Robotic Shuttle Product Sortation pathway
“RSPS has been embraced by retailers looking to drive more throughput from their existing distribution operations, said Kishore Boyalakuntla, vice president of product at Berkshire Grey. “It is most appropriate for high volumes of item-level orders going to stores to restock or replenish shelves and for ‘push’ or store-allocation orders, where goods come in and get pushed out or allocated to stores. So the products the customer is handling are always changing.”
“RSPS is the sister system to our Robotic Product Sortation or RPS solution,” he told Robotics 24/7. “Both have similar use cases. With RPS, there are robotic arms doing the singulation into linear sortation wings that deposit the items into many order containers. One robot typically picks items for up to 52 orders.”
“With RSPS, human operators pick and induct items to robotic shuttle sortation wings that deposit the items into the order containers,” explained Boyalakuntla. “RSPS provides an innovation pathway to upgrade to RPS for customers who are not ready to go ‘full robotic,’ and in many cases, both types of systems are used in the same operation to balance processing during volatility.”

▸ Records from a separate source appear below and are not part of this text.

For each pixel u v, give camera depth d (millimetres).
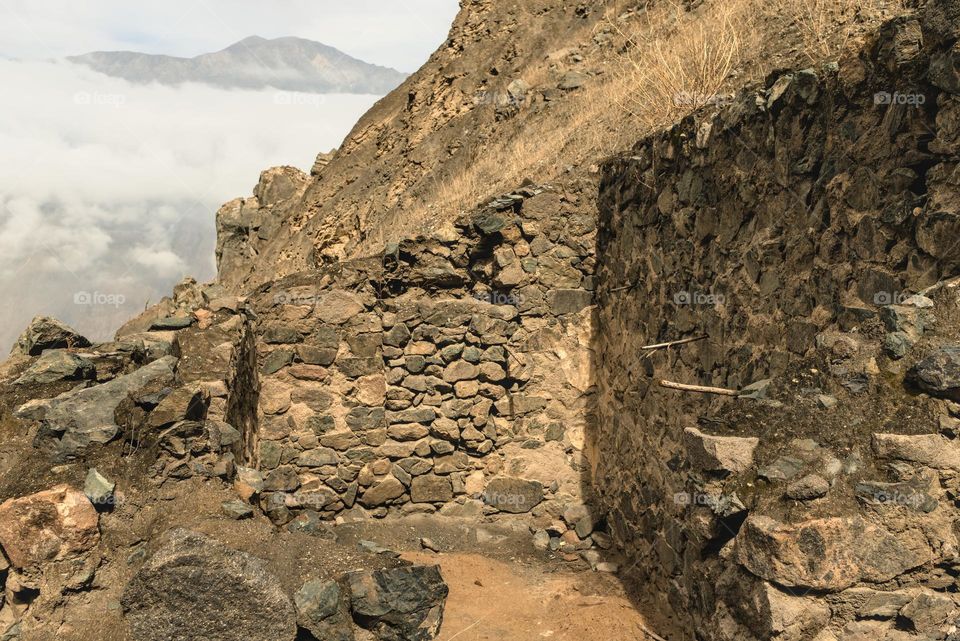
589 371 7969
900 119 3650
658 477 5984
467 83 19922
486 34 20922
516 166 11172
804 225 4262
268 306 7691
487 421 7941
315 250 18391
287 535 4457
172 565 3846
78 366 4926
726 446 3486
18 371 5027
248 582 3887
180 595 3838
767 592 3096
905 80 3617
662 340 6145
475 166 14477
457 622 5430
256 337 7629
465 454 7973
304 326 7754
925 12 3535
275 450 7699
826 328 4020
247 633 3863
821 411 3412
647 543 6160
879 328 3533
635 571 6398
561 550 7234
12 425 4574
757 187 4699
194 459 4758
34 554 4055
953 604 3027
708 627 3797
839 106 4020
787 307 4383
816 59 5789
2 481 4281
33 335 5145
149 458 4637
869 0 6121
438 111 20078
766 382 3922
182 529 4152
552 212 7891
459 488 7945
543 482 7930
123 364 5176
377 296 8102
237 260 27016
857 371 3432
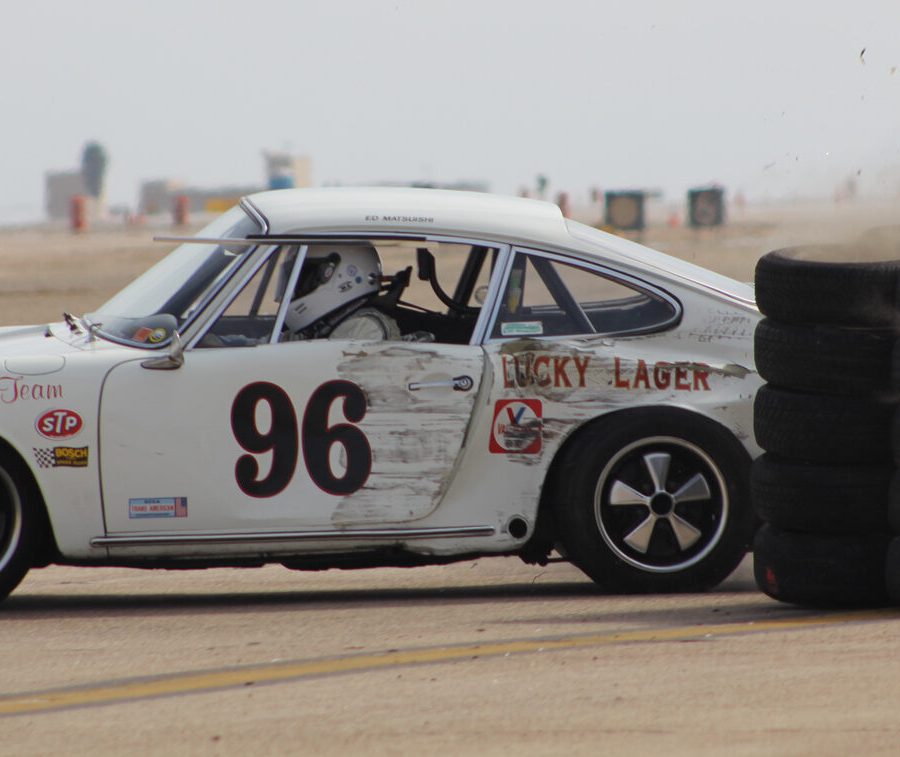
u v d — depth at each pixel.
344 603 22.64
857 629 18.81
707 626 19.42
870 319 19.77
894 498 19.58
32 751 14.53
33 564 22.02
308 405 22.00
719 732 14.55
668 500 22.33
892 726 14.61
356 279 23.19
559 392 22.41
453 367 22.25
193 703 16.06
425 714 15.36
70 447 21.66
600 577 22.28
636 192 138.25
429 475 22.17
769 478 20.45
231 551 22.05
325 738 14.62
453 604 22.22
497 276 22.84
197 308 22.34
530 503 22.39
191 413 21.83
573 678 16.69
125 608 22.48
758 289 20.88
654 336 22.81
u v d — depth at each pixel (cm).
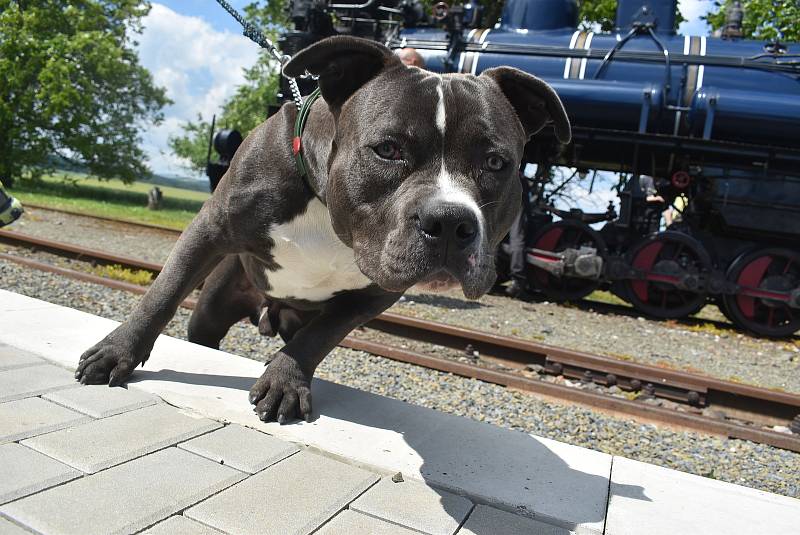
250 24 327
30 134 2225
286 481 198
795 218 798
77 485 180
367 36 953
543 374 486
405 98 202
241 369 288
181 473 194
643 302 856
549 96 232
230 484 192
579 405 411
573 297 877
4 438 200
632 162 887
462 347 524
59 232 1003
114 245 932
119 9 2623
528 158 901
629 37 890
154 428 222
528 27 943
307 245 250
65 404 233
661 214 908
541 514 197
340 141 216
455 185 198
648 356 595
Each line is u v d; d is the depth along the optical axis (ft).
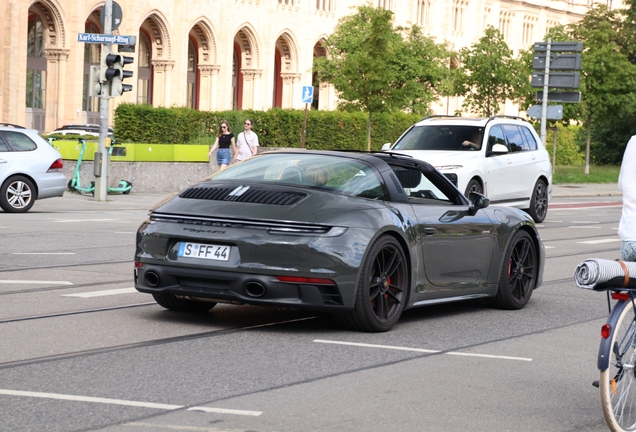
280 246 27.37
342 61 189.47
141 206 81.92
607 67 164.14
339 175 29.94
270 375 23.20
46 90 175.73
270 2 219.82
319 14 233.55
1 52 163.84
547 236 66.13
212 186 29.84
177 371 23.29
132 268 42.01
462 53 162.91
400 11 262.67
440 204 32.55
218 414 19.61
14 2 163.73
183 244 28.43
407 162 32.12
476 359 26.12
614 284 19.34
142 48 201.16
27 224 61.11
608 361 18.88
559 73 107.55
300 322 30.68
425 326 31.01
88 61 186.80
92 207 78.69
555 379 24.18
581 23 169.99
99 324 29.07
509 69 159.74
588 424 20.18
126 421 18.85
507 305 34.96
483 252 33.45
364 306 28.40
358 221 28.27
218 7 207.21
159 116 121.08
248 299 27.68
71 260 43.93
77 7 174.40
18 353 24.75
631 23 199.82
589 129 169.68
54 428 18.21
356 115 157.38
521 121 75.87
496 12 304.30
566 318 33.73
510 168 71.36
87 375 22.58
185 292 28.50
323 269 27.35
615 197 130.41
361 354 26.07
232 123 134.00
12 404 19.83
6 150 70.59
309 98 123.85
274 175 30.17
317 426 19.03
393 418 19.83
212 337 27.76
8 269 40.40
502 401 21.70
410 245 29.99
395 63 179.93
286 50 229.86
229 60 211.41
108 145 84.84
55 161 72.54
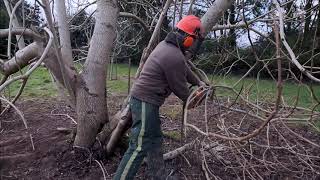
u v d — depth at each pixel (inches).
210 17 127.3
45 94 273.3
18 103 237.6
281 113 144.3
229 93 197.5
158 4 213.2
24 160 135.9
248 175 134.0
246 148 155.2
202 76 143.9
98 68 132.7
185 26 108.5
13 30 135.7
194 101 116.6
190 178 130.0
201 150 132.4
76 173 130.3
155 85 107.7
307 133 185.6
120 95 288.0
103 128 138.9
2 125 182.5
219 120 142.4
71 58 136.6
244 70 286.4
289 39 245.8
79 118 134.7
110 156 139.6
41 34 140.0
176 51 106.8
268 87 245.3
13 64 142.4
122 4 210.4
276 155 153.8
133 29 262.1
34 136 161.2
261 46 223.9
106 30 131.9
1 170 130.0
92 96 132.7
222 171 136.6
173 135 167.6
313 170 133.0
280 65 85.7
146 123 108.4
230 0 127.5
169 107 241.3
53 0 136.8
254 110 162.2
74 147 138.4
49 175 128.6
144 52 130.3
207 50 216.8
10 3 142.4
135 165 110.3
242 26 142.3
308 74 86.7
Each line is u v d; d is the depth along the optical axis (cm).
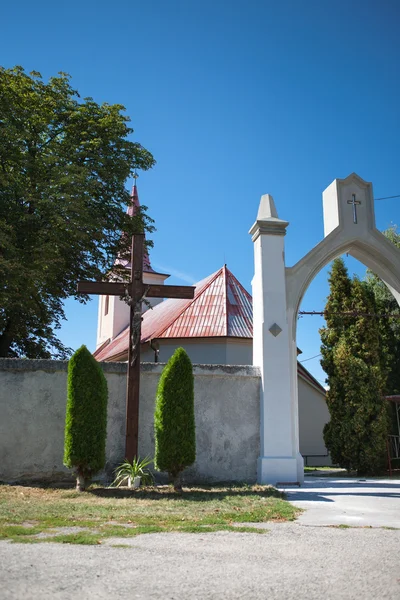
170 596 362
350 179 1352
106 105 2123
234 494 909
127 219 2138
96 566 430
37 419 1049
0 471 1019
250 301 2328
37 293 1773
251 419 1160
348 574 425
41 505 753
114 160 2033
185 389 974
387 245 1333
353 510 775
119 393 1102
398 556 486
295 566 447
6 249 1727
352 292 1691
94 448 916
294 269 1270
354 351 1633
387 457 1589
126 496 864
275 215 1288
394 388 2209
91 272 2069
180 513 711
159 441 955
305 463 2341
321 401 2425
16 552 471
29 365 1060
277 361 1180
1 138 1797
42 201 1731
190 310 2277
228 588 383
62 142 1961
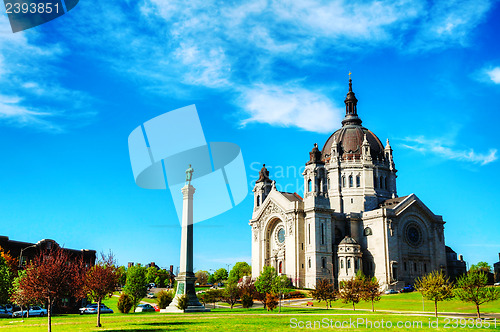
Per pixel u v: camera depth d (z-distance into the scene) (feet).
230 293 325.42
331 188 485.15
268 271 377.30
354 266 421.59
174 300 234.17
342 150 498.69
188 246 235.40
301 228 440.04
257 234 488.44
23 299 183.62
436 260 451.53
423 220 457.27
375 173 487.61
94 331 134.51
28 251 302.04
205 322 160.04
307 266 426.92
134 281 322.75
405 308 260.42
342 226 458.50
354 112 538.88
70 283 142.20
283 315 197.88
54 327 147.33
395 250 428.97
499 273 508.53
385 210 433.89
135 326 147.64
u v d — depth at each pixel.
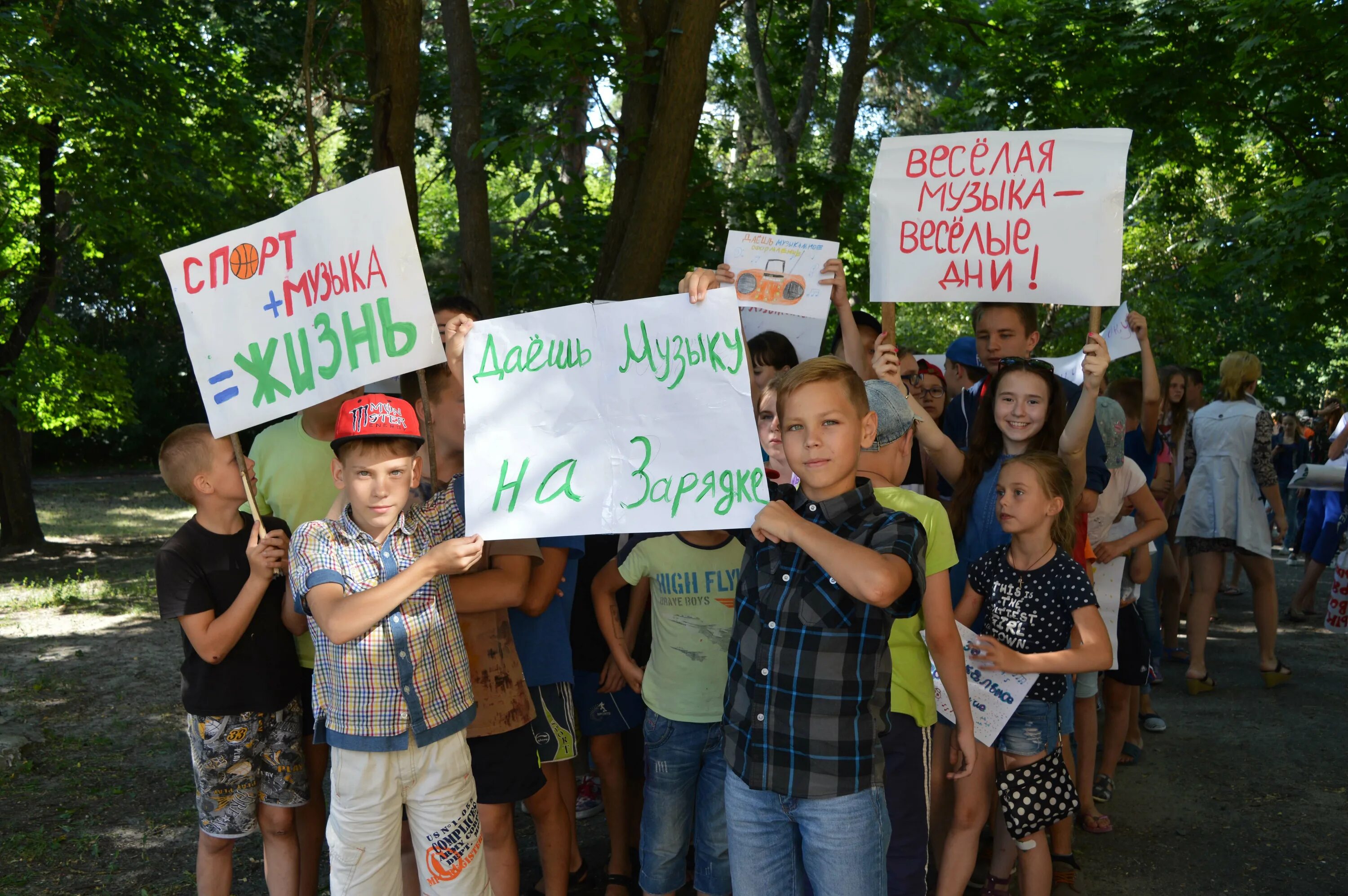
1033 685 3.36
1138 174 14.46
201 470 3.18
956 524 3.83
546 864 3.55
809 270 3.81
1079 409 3.58
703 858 3.23
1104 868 4.10
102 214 14.36
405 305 2.97
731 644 2.64
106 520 20.64
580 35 6.75
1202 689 6.49
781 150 11.77
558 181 8.38
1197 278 12.68
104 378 15.57
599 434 2.80
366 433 2.69
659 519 2.72
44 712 6.41
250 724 3.22
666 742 3.26
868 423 2.61
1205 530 6.54
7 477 15.61
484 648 3.18
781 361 3.65
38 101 10.52
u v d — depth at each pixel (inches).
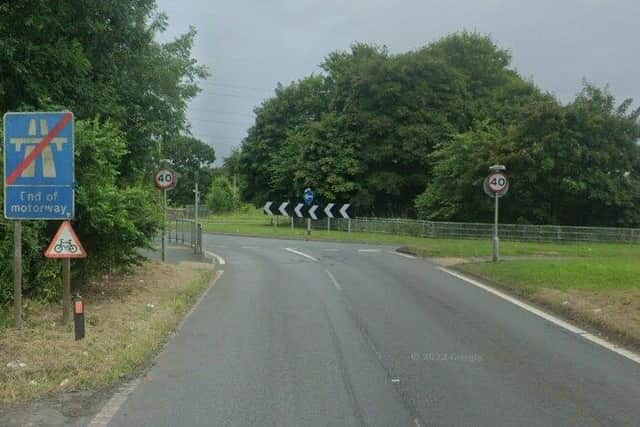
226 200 3329.2
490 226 1398.9
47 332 347.3
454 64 2010.3
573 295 505.0
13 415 237.0
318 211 1913.1
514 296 554.3
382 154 1835.6
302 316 451.5
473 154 1476.4
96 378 281.3
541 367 313.0
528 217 1473.9
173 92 741.3
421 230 1499.8
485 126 1622.8
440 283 641.6
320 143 1919.3
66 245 360.5
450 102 1863.9
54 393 263.3
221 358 328.8
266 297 543.5
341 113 1968.5
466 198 1520.7
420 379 290.5
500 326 418.3
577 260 845.8
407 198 1962.4
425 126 1820.9
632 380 289.6
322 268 785.6
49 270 410.6
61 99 498.9
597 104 1421.0
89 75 550.6
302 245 1234.6
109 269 517.7
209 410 246.2
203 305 500.4
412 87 1872.5
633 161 1417.3
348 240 1390.3
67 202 353.4
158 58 737.6
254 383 283.1
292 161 2058.3
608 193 1376.7
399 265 826.2
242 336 383.2
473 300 531.2
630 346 360.2
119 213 430.6
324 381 286.7
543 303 504.4
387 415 240.8
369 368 309.7
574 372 303.7
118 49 594.6
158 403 254.4
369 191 1903.3
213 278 682.2
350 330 402.6
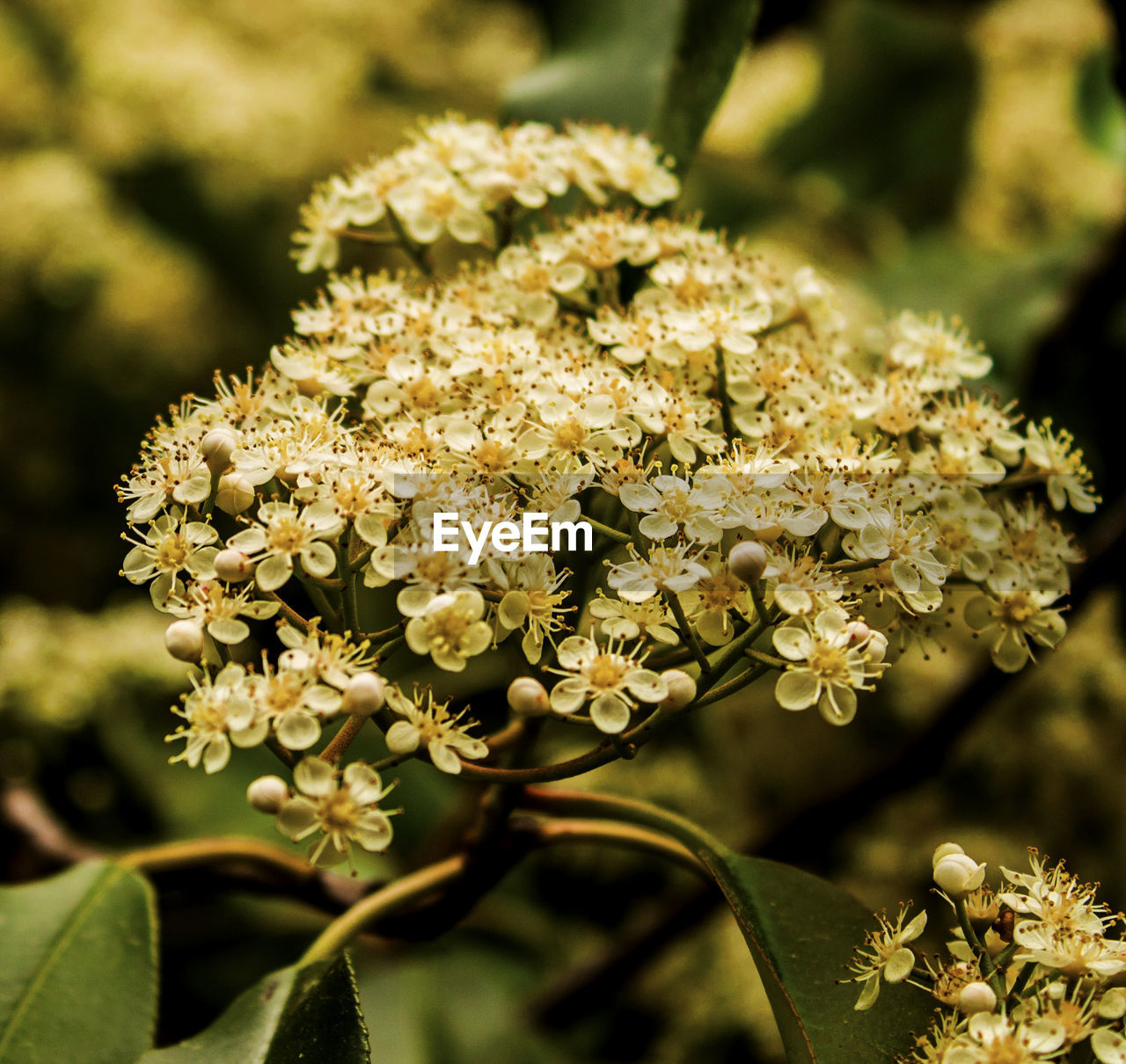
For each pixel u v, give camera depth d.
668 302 0.21
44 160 0.53
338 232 0.22
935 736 0.26
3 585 0.49
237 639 0.18
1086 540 0.28
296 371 0.20
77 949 0.21
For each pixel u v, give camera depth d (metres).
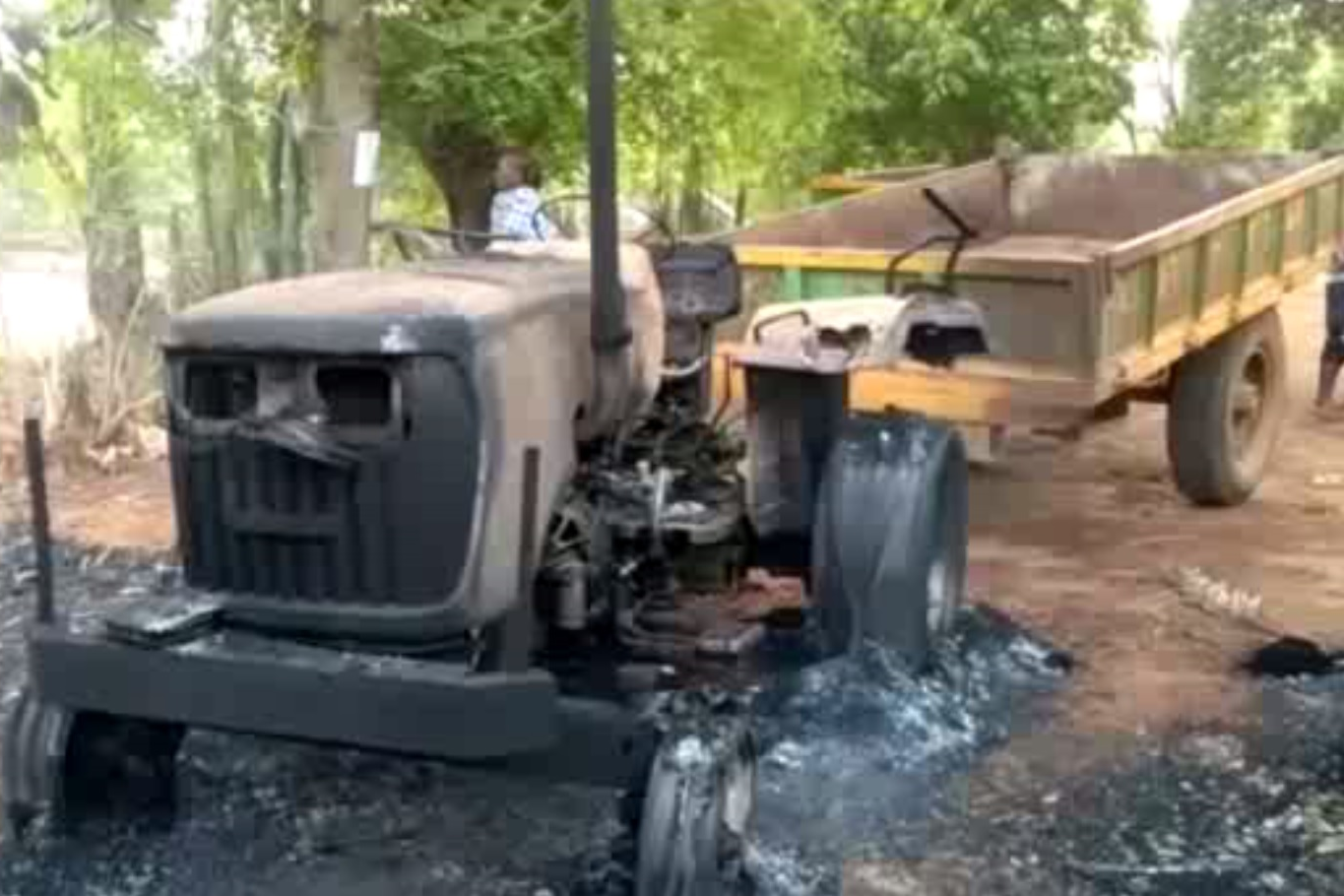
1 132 5.13
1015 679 5.25
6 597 6.16
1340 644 5.66
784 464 5.04
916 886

“It is often the case that customers will fulfill their baseline volume with RPS and augment during surge and peak times with operator-inducted RSPS systems,” he added. “Basically, we are providing options to the market for different levels of advanced automation based on each customer’s specific labor situation and appetite for innovation.”
RSPS compatibility
RSPS can be used as a stand-alone module, with other Berkshire Grey technologies, or with existing or third-party systems. This enables retailers, grocers, and third-party logistics providers (3PLs) to be more competitive, increase throughput, and drive growth despite labor shortages, the company said. Already deployed by major retailers, RSPS includes the following capabilities:
- Increase piece-pick order fulfillment by up to 4x with no additional labor
- Improve shipment capacity and container cube utilization by up to 10%
- Handle nearly 100% of typical SKU assortments
- Operate standalone or integrated with traditional material handling systems like automated storage and retrieval systems (ASRS)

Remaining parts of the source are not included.